Published in final edited form as: N Engl J Med. 2016 Aug 18;375(7):655–665. doi: 10.1056/NEJMsa1507092

Figure 2. Prevention of Misclassification of Variants with the Use of Data from Diverse Populations.

Figure 2

Panels A and B show frequencies of the nonreference allele (i.e., the allele that is not present in the reference sequence of the human genome) for the 1000 Genome Project populations ASW (African Ancestry in Southwest USA) (61 persons) and CEU (Utah Residents [CEPH] with Northern and Western European ancestry) (85 persons) for the genes MYBPC3 (Panel A) and TNNI3 (Panel B). Each point represents a distinct variant. There are significantly more private sites (sites for which the nonreference-allele frequency is nonzero in one population but zero in the other population) among black Americans (nonreference-allele frequency, 0% in CEU and >0% in ASW, with ASW private sites shown in orange) than among white Americans (nonreference-allele frequency, 0% in ASW and >0% in CEU). Panel C shows the chance of correctly ruling out pathogenicity for a truly benign variant that is found predominantly in one ancestry group; the probability generally increases with the fraction of the control cohort that is made up of that ancestry group and with the number of controls (numbers of control chromosomes are shown in the key).

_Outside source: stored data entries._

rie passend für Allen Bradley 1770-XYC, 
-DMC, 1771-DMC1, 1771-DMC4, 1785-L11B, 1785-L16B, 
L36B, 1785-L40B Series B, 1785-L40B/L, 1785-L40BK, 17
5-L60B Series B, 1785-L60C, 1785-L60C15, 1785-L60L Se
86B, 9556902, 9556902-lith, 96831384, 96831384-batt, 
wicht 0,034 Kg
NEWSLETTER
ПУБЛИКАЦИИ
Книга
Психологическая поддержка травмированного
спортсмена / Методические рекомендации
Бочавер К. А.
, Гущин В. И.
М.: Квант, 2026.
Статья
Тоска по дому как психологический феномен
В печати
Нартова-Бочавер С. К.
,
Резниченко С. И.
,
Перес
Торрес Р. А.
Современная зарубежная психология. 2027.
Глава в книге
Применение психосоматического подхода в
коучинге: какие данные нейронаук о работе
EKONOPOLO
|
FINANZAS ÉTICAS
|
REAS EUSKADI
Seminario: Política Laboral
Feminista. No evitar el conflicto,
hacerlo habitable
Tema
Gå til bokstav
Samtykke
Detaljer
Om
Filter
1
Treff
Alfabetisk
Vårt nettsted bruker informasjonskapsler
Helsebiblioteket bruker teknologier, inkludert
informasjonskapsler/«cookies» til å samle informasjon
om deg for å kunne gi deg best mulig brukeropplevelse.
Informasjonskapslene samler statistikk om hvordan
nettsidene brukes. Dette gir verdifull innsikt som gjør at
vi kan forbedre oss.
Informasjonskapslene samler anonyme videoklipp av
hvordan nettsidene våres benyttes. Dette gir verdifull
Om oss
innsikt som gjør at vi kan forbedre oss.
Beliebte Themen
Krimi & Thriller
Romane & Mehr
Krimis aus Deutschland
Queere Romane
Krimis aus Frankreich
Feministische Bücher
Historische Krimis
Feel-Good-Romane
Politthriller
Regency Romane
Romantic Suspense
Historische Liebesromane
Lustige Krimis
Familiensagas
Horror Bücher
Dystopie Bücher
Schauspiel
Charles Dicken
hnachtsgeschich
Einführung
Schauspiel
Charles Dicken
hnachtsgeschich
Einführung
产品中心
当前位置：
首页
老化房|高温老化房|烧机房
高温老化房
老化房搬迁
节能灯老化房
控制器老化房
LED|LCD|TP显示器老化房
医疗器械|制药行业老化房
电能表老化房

These simulations use the allele frequencies of the MYBPC3 G278E variant, which has a minor-allele frequency of 0.0157 among black Americans and 0.000122 among white Americans. Panel D shows a map of TNNT2 allele frequencies; the K247R variant of TNNT2 (rs3730238 in dbSNP) was genotyped in the Human Genome Diversity Project. Most populations around the world have a nonzero minor-allele frequency.